→ Activity list
- A) Answer these questions about the NEON sound format commit:
(i) Which format replaces SoundFormatSigned16?
(ii) How many files does the commit change?
(iii) In the first loop of arm_float_to_q23, how many outputs are computed at a time?
- B) Supply the next part of the NEON sound format commit, picking up right after its last line.

→ Selected passage
#####
Use SoundFormatSigned24_32 with NEON (#852)

* use SoundFormatSigned24_32 format instead of SoundFormatSigned16 More detailed, and not much slower. * fix ARM_MATH_NEON defines --------- Co-authored-by: probonopd <probonopd@users.noreply.github.com>
2 months ago · acf9e11d5f
parent 9d8ed87aab
commit acf9e11d5f
5 changed files with 123 additions and 10 deletions
--- a/src/Makefile
+++ b/src/Makefile
@ -10,6 +10,7 @@ OBJS = main.o kernel.o minidexed.o config.o userinterface.o uimenu.o \
       mididevice.o midikeyboard.o serialmididevice.o pckeyboard.o \
       sysexfileloader.o performanceconfig.o perftimer.o \
       effect_compressor.o effect_platervbstereo.o uibuttons.o midipin.o \
       arm_float_to_q23.o \
       net/ftpdaemon.o net/ftpworker.o net/applemidi.o net/udpmidi.o net/mdnspublisher.o udpmididevice.o
 OPTIMIZE = -O3
--- a/src/Synth_Dexed.mk
+++ b/src/Synth_Dexed.mk
@ -40,8 +40,9 @@ INCLUDE += -I $(CMSIS_DSP_COMPUTELIB_INCLUDE_DIR)
 DEFINE += -DUSE_FX
-ifeq ($(strip $(AARCH)),64)
+ifeq ($(RPI), $(filter $(RPI), 3 4 5))
 DEFINE += -DARM_MATH_NEON
 DEFINE += -DARM_MATH_NEON_EXPERIMENTAL
 DEFINE += -DHAVE_NEON
 endif
--- a/src/arm_float_to_q23.c
+++ b/src/arm_float_to_q23.c
@ -0,0 +1,88 @@
 #include "arm_float_to_q23.h"
 #if defined(ARM_MATH_NEON_EXPERIMENTAL)
 void arm_float_to_q23(const float32_t * pSrc, q23_t * pDst, uint32_t blockSize)
 {
    const float32_t *pIn = pSrc;                   /* Src pointer */
    uint32_t blkCnt;                               /* loop counter */
    float32x4_t inV;
    int32x4_t cvt;
    blkCnt = blockSize >> 2U;
    /* Compute 4 outputs at a time.
    ** a second loop below computes the remaining 1 to 3 samples. */
    while (blkCnt > 0U)
    {
        /* C = A * 8388608 */
        /* Convert from float to q23 and then store the results in the destination buffer */
        inV = vld1q_f32(pIn);
        cvt = vcvtq_n_s32_f32(inV, 23);
        /* saturate */
        cvt = vminq_s32(cvt, vdupq_n_s32(0x007fffff));
        cvt = vmaxq_s32(cvt, vdupq_n_s32(0xff800000));
        vst1q_s32(pDst, cvt);
        pDst += 4;
        pIn += 4;
        /* Decrement the loop counter */
        blkCnt--;
    }
    /* If the blockSize is not a multiple of 4, compute any remaining output samples here.
#####
[Entries drawn from a collection]
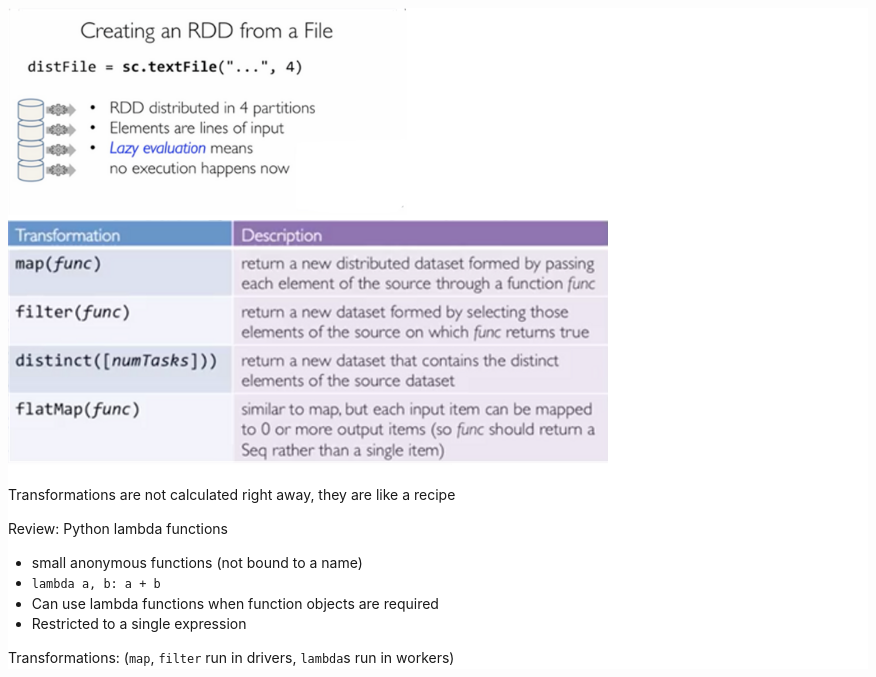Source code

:<img src="/assets/images/RDD4.png" alt="Drawing" style="width: 400px;"/>
<img src="/assets/images/RDD5.png" alt="Drawing" style="width: 600px;"/>

Transformations are not calculated right away, they are like a recipe

Review: Python lambda functions
- small anonymous functions (not bound to a name)
- `lambda a, b: a + b`
- Can use lambda functions when function objects are required
- Restricted to a single expression

Transformations: (`map`, `filter` run in drivers, `lambda`s run in workers)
#####
→ Expected outputs
- A)
(i) SoundFormatSigned24_32
(ii) 5
(iii) 4

- B)
    ** No loop unrolling is used. */
    blkCnt = blockSize & 3;
    while (blkCnt > 0U)
    {
        /* C = A * 8388608 */
        /* Convert from float to q23 and then store the results in the destination buffer */
        *pDst++ = (q23_t) __SSAT((q31_t) (*pIn++ * 8388608.0f), 24);
        /* Decrement the loop counter */
        blkCnt--;
    }
 }
 #else
 void arm_float_to_q23(const float32_t * pSrc, q23_t * pDst, uint32_t blockSize)
 {
    uint32_t blkCnt;                /* Loop counter */
    const float32_t *pIn = pSrc;    /* Source pointer */
    /* Loop unrolling: Compute 4 outputs at a time */
    blkCnt = blockSize >> 2U;
    while (blkCnt > 0U)
    {
        /* C = A * 8388608 */
        /* convert from float to Q23 and store result in destination buffer */
        *pDst++ = (q23_t) __SSAT((q31_t) (*pIn++ * 8388608.0f), 24);
        *pDst++ = (q23_t) __SSAT((q31_t) (*pIn++ * 8388608.0f), 24);
        *pDst++ = (q23_t) __SSAT((q31_t) (*pIn++ * 8388608.0f), 24);
        *pDst++ = (q23_t) __SSAT((q31_t) (*pIn++ * 8388608.0f), 24);
        /* Decrement loop counter */
        blkCnt--;
    }
    /* Loop unrolling: Compute remaining outputs */
    blkCnt = blockSize % 0x4U;
    while (blkCnt > 0U)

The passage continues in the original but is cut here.